**Design files in text formats:**
BEGIN

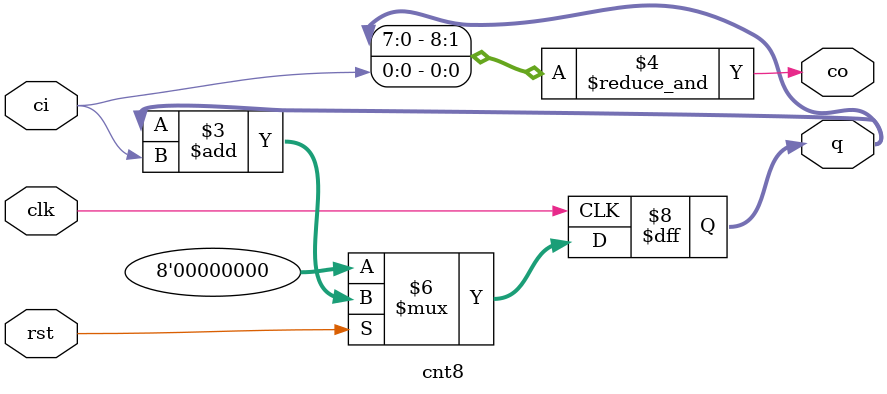
<source format=v>
`timescale 1ns/1ns

module cnt8(clk, rst, ci, co, q);
	input        clk, rst;
	input        ci;
	output       co;
	output [7:0] q;
	reg    [7:0] q;
	
	always@(posedge clk) begin
		if(rst == 1'b0) begin
			q <= 8'b00000000;
		end else begin
			q <= q + ci;
		end
	end
	
	assign co = &{q, ci};
	
endmodule

</source>
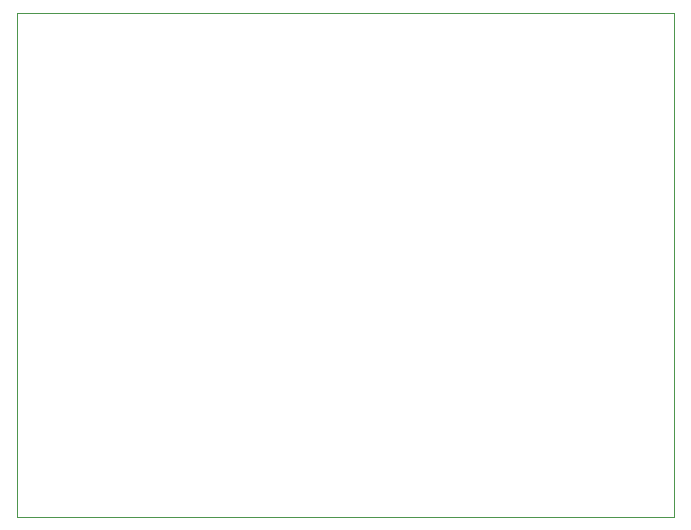
<source format=gm1>
G04 #@! TF.GenerationSoftware,KiCad,Pcbnew,6.0.9-8da3e8f707~116~ubuntu22.04.1*
G04 #@! TF.CreationDate,2022-12-04T14:58:14+01:00*
G04 #@! TF.ProjectId,24V_board,3234565f-626f-4617-9264-2e6b69636164,rev?*
G04 #@! TF.SameCoordinates,Original*
G04 #@! TF.FileFunction,Profile,NP*
%FSLAX46Y46*%
G04 Gerber Fmt 4.6, Leading zero omitted, Abs format (unit mm)*
G04 Created by KiCad (PCBNEW 6.0.9-8da3e8f707~116~ubuntu22.04.1) date 2022-12-04 14:58:14*
%MOMM*%
%LPD*%
G01*
G04 APERTURE LIST*
G04 #@! TA.AperFunction,Profile*
%ADD10C,0.100000*%
G04 #@! TD*
G04 APERTURE END LIST*
D10*
X190500000Y-25654000D02*
X134874000Y-25654000D01*
X134874000Y-25654000D02*
X134874000Y-68326000D01*
X134874000Y-68326000D02*
X190500000Y-68326000D01*
X190500000Y-68326000D02*
X190500000Y-25654000D01*
M02*

</source>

END

**Task instructions:** Your task is to reproduce exactly the lines from the start of the data above through the line containing "G04 #@! TF.CreationDate,2022-12-04T14:58:14+01:00*", leaving every picture out.

**Problem solution:**
<source format=v>
`timescale 1ns/1ns

module cnt8(clk, rst, ci, co, q);
	input        clk, rst;
	input        ci;
	output       co;
	output [7:0] q;
	reg    [7:0] q;
	
	always@(posedge clk) begin
		if(rst == 1'b0) begin
			q <= 8'b00000000;
		end else begin
			q <= q + ci;
		end
	end
	
	assign co = &{q, ci};
	
endmodule

</source>
<source format=gm1>
G04 #@! TF.GenerationSoftware,KiCad,Pcbnew,6.0.9-8da3e8f707~116~ubuntu22.04.1*
G04 #@! TF.CreationDate,2022-12-04T14:58:14+01:00*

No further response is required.